<<<<

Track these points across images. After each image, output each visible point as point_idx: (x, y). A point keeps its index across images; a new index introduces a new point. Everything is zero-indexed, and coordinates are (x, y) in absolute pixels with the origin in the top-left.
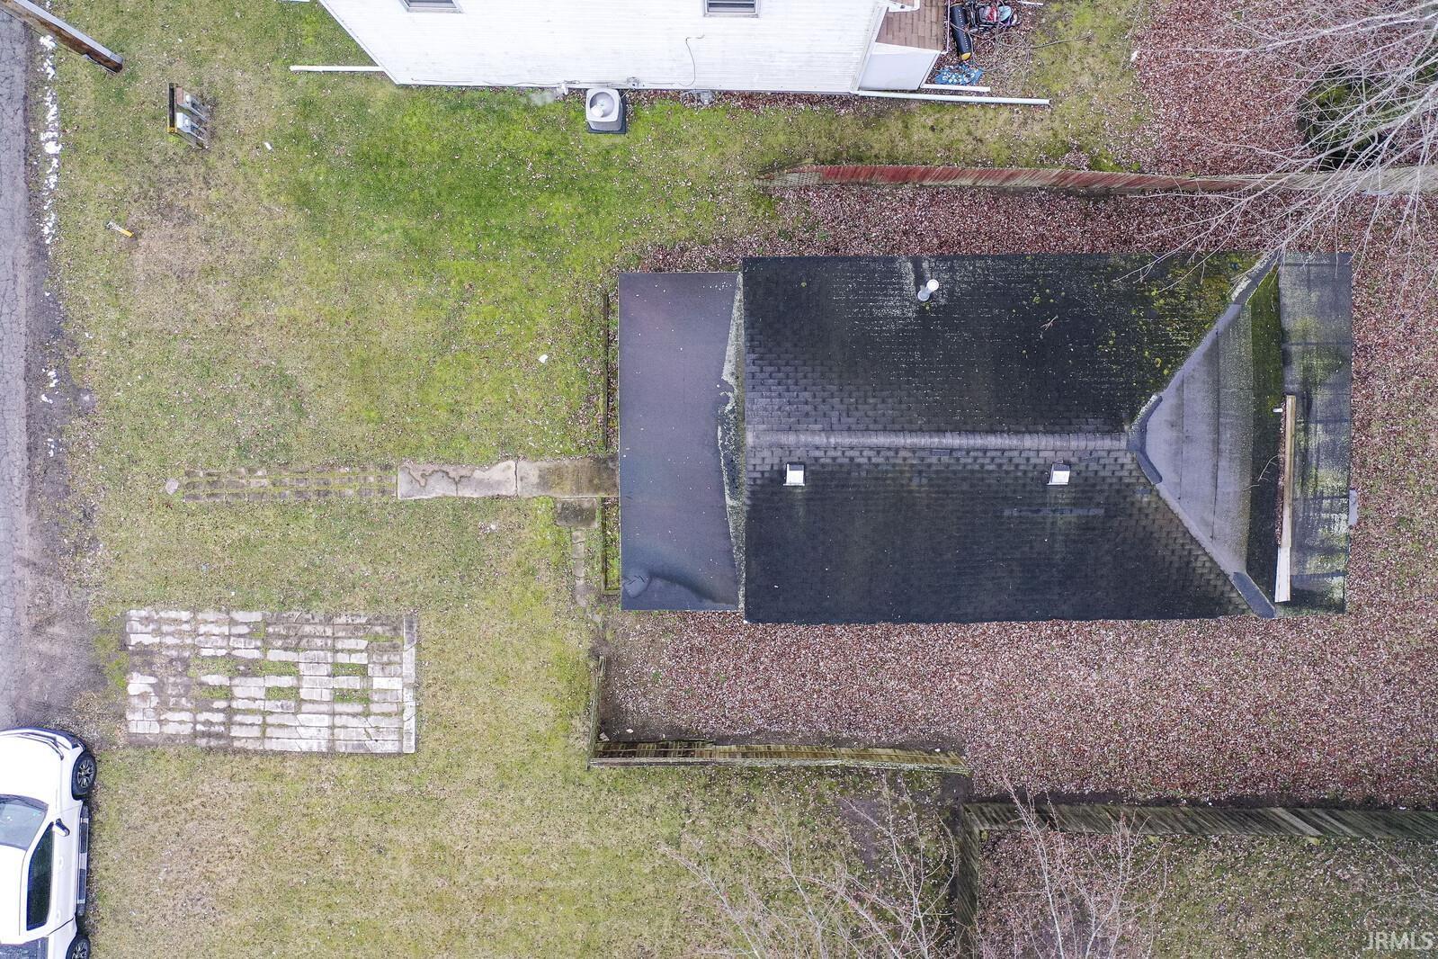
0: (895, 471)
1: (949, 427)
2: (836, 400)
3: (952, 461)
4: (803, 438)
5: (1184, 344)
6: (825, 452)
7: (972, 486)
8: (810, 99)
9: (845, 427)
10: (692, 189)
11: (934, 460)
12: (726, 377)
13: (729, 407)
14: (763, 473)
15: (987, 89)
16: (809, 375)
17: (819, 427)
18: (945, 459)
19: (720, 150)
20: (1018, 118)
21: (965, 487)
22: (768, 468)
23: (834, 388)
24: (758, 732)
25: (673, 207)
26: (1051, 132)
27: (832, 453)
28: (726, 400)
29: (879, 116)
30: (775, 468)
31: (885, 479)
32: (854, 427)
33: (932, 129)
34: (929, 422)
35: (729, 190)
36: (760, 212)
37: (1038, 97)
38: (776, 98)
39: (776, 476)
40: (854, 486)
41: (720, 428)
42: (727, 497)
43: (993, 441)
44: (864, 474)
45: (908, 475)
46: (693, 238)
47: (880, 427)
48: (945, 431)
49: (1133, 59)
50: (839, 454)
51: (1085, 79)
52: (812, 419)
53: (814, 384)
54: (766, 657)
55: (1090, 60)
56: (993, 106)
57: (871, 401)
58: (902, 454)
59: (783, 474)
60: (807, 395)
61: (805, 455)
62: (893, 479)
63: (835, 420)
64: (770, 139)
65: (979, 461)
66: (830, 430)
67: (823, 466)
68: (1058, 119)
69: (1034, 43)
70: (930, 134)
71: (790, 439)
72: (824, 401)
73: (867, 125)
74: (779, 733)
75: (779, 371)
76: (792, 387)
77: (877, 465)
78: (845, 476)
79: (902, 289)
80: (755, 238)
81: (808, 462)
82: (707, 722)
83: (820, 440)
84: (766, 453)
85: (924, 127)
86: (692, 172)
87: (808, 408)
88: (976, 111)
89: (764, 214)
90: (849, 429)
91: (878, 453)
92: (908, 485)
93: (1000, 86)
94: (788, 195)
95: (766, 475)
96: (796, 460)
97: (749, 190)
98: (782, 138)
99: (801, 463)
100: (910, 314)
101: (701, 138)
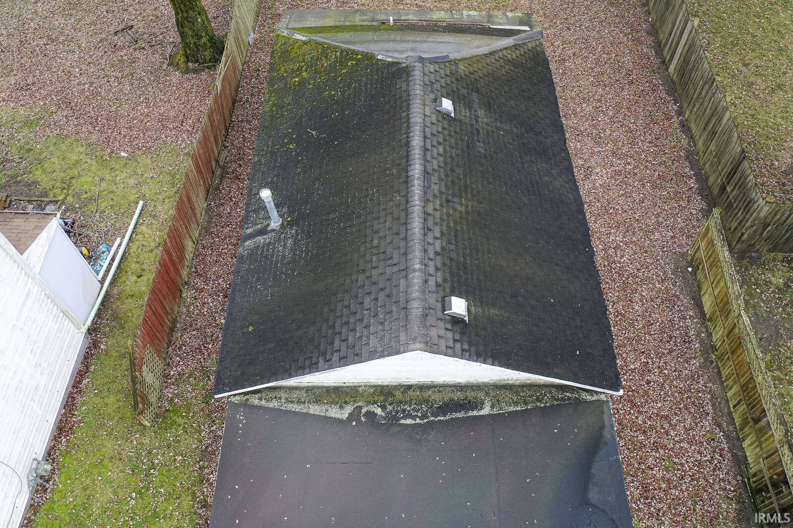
0: (448, 221)
1: (404, 174)
2: (374, 273)
3: (436, 174)
4: (415, 294)
5: (338, 54)
6: (430, 275)
7: (458, 166)
8: (80, 375)
9: (403, 259)
10: (140, 493)
11: (436, 188)
12: (344, 415)
13: (379, 411)
14: (455, 341)
15: (119, 240)
16: (346, 303)
17: (403, 283)
18: (434, 179)
19: (106, 461)
20: (149, 220)
21: (460, 171)
22: (450, 335)
23: (361, 277)
24: (719, 426)
25: (155, 515)
26: (166, 200)
27: (432, 270)
28: (371, 415)
29: (117, 318)
30: (449, 326)
31: (456, 230)
32: (402, 251)
33: (139, 276)
34: (399, 191)
35: (150, 452)
36: (180, 420)
37: (136, 209)
38: (70, 404)
39: (457, 328)
40: (465, 258)
41: (402, 421)
42: (482, 413)
43: (417, 141)
44: (452, 247)
45: (451, 212)
46: (194, 493)
47: (402, 229)
48: (408, 177)
49: (126, 155)
50: (431, 263)
51: (132, 182)
52: (394, 291)
53: (356, 297)
54: (637, 418)
55: (118, 178)
56: (134, 236)
57: (376, 242)
58: (430, 209)
59: (456, 320)
60: (367, 301)
61: (434, 295)
62: (455, 223)
63: (395, 269)
64: (110, 410)
65: (435, 155)
66: (406, 271)
67: (445, 280)
68: (158, 196)
69: (92, 212)
70: (144, 278)
71: (416, 308)
72: (374, 283)
73: (122, 327)
74: (713, 405)
75: (340, 333)
76: (358, 317)
77: (442, 233)
78: (454, 264)
79: (269, 243)
80: (205, 428)
81: (442, 293)
82: (723, 480)
83: (416, 279)
84: (433, 332)
85: (136, 282)
86: (121, 493)
87: (381, 296)
88: (134, 247)
89: (183, 417)
90: (405, 254)
91: (429, 229)
92: (461, 213)
93: (119, 231)
94: (169, 392)
95: (457, 337)
96: (439, 305)
97: (155, 432)
98: (111, 399)
99: (443, 301)
100: (293, 231)
101: (88, 481)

>>>>

> Task to carry out: Where the listing above has a line with "73: (867, 125)", start there, and output every line exactly through the line with "100: (910, 314)", which is also included.

> Output:
73: (867, 125)
74: (779, 733)
75: (779, 371)
76: (792, 387)
77: (877, 465)
78: (845, 476)
79: (902, 289)
80: (755, 238)
81: (808, 462)
82: (707, 722)
83: (820, 440)
84: (766, 453)
85: (924, 127)
86: (692, 172)
87: (808, 408)
88: (976, 111)
89: (764, 214)
90: (849, 429)
91: (878, 453)
92: (908, 485)
93: (1000, 86)
94: (788, 195)
95: (766, 475)
96: (796, 460)
97: (749, 190)
98: (782, 138)
99: (801, 463)
100: (910, 314)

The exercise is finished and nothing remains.